Raimundas Malasauskas
Cerith Wyn Evans’ ‘... in which something happens all over again for the very first time’ show at MAM/ARC Paris was a retrospective that had as much light at its end as at its beginning. The Velvet Grind: Selected Essays, Interviews, Satires (1980 – 2005) by David Robbins, published by JRP/Ringier and Les presses du réel, is also a retrospective of sorts, spanning, as it does, several decades, and introducing each article or an interview as an elaborate project in itself. After reading it I don’t want to be the fifth Beatle anymore, I would rather be a second David Robbins.

Helen Molesworth
The highlight of the year was hands down the Eva Hesse drawing show installed at the Menil Collection in Houston, Texas. Renzo Piano’s dark wood floors make almost anything look good, but this show was exceptional. From her earliest mechano-morphic pictures, which channel the bride and the bachelors of Marcel Duchamp, to the simultaneously de-skilled and erudite drawing of ‘X’s in graph paper, through to the nearly Amish intensity of the grey and white washes of concentric circles, this show articulated the intensity of Hesse’s worldview. The most ravishing drawings came at the end: luminous white on white windowpanes made as she was dying. Brief flashes of colour appear in the one made for her dear friend Gioa Timpanelli. It’s a heartbreaker.

Simon Njami
Everybody knows the work of Bill Viola, but I am always struck by the imaginative and architectural power of his videos and installations. His recent retrospective at the Mori Art Museum in Tokyo, ‘Hatsu-Yume (First Dream)’, co-curated by David Elliott and Obigane Akiko, is, in my opinion, a perfect example of what art should be, and goes a long way to prove why Viola is considered the godfather of video art: his mastery of the medium is simply astonishing. ‘Hatsu-Yume (First Dream)’, is an intensive show that displays 16 of the artist’s works and covers more than 20 years of his production, starting with Hatsu-Yume, which he created in 1981 following a one-year fellowship in Japan, and ending with The Raft from 2004. The installation is sensitive and allows us to enter the world of an artist whose main focus is mankind.

Olu Oguibe
Although billed as part of John Baldessari’s curatorial selections from the Hirshhorn Museum’s collection in their newly launched series, ‘Ways of Seeing’, there is a mini-retrospective of the artist’s works adjacent to the main space where his selections from the collection are displayed. Among the more interesting pieces is the multi-format presentation of his Cremation Project from 1970 in which he burnt all his paintings and turned the ashes into cookies, one of which was eaten by a friend. The rest sit in a jar in the exhibition, beside elaborate documentation of the cremation process.

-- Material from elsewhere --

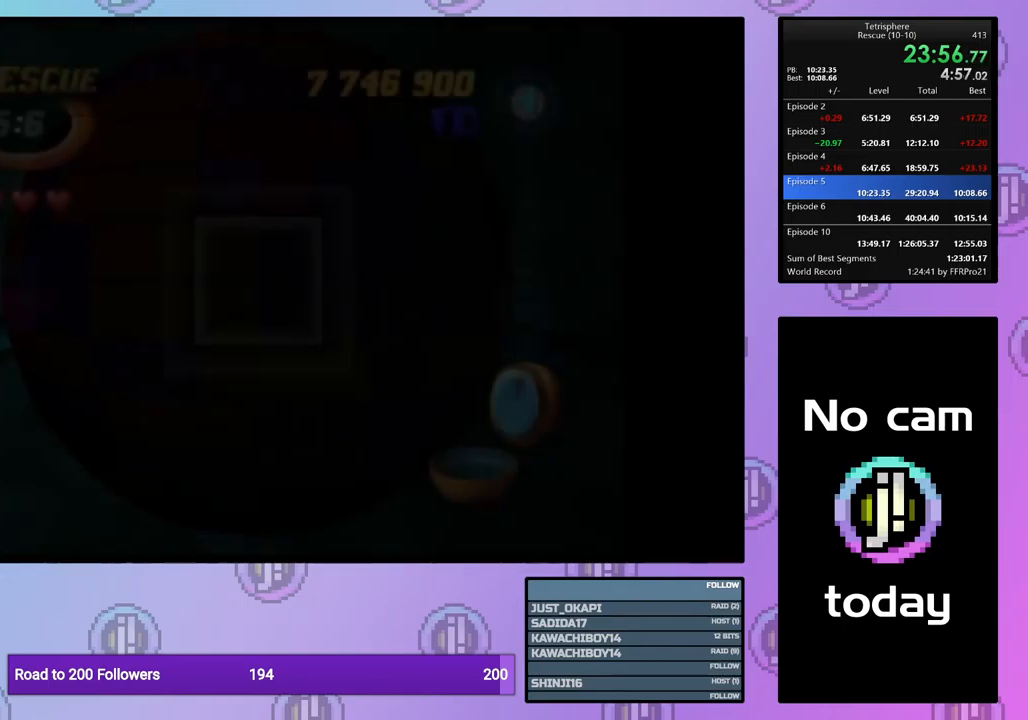
{"buttons": [], "events": [[17, "SQUARE", "up"], [33, "CROSS", "up"], [83, "CROSS", "down"], [100, "SQUARE", "down"], [183, "SQUARE", "up"], [200, "CROSS", "up"], [267, "CROSS", "down"], [317, "CROSS", "up"]]}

The Cremation Project was Baldessari’s most significant work for defining a different stratum of Conceptualism when the genre was singularly preoccupied with the translation of ideas through image and text. The idea behind the project, namely that art should be eaten and recycled, is certainly in tune with the aesthetics of cultures such as the Igbo of West Africa who believe that art, like all things, should decay and return to the earth. In this sense Baldessari challenged the essence of art and art making on a far more radical note than any of his contemporaries or the leading Conceptual artists of the day, including Joseph Beuys.

Daniel Palmer
Juan Davila’s survey at the Museum of Contemporary Art, Sydney, only focused on his painting but revealed his obsessions: outsider figures of mixed race and gender, and his unique fusion of Latin American and Australian political history (he arrived from Chile in 1974) with repressed sexuality. The show moved from his fragmented Pop collage style to more recent semi-mythical paintings around Australia’s infamous Woomera refugee detention centre. At the same venue James Angus’ ten-year mini-retrospective proved what a great artist he is, with sculptures ranging from a full-size model of a yellow rhinoceros mounted sideways on the wall to a basketball dropped from 35,000 feet. The highlight was a life-size model of a 1920s’ Bugatti sports car – distorted and overturned – invoking F.T. Marinetti and other speed-loving Modernists as much as the sheer joy of a virtual form in space.

Cristina Ricupero
Jean-Luc Godard’s exhibition at the Centre Georges Pompidou was just as controversial as one would expect. Re-titled by Godard himself as ‘Travel(s) in Utopia, JLG, 1946-2006, In Search of Lost Theorem’, the exhibition worked towards its own undoing and was an ongoing construction of its deconstruction. Three rooms re-creating a domestic setting with unmade beds, green plants, hanging electric wires, models of the cancelled show and numerous plasma screens showing extracts of films by Godard and others, presented the audience with a sort of accelerated and personalised history of cinema. The exhibition drew no conclusions as the ‘phantoms’ of a non-realised project became the exhibition itself.

Ali Subotnick
‘Robert Rauschenberg: Combines’ at LA MOCA was beautifully installed, and presented some of the most exciting and influential works of art made in the 20th century. Rauschenberg’s originality and courage to take risks and share his vulnerabilities and idiosyncrasies, coupled with his tremendous capacity for moving two-dimensional paintings into the third dimension, laid the ground for so much art that would follow. His impact on the future was finally celebrated and cemented in this important survey. And the Hans Bellmer exhibition at the Whitechapel was truly astounding in reminding us of the depth of his disturbed perversions and early explorations of the beauty of horror.

Jochen Volz
Cildo Meireles’ travelling exhibition ‘Babel’, curated by Moacir dos Anjos for the Museu Vale do Rio Doce in Vila Velha, Espirito Santo, was one of the most important retrospectives of the year in Brazil. It was based on two major installations, Marulho (1997) and Babel (2001–6), and once again showed how precisely Meireles discusses notions of space by introducing a physical dimension, geopolitical reflection and his very own Conceptual poetry.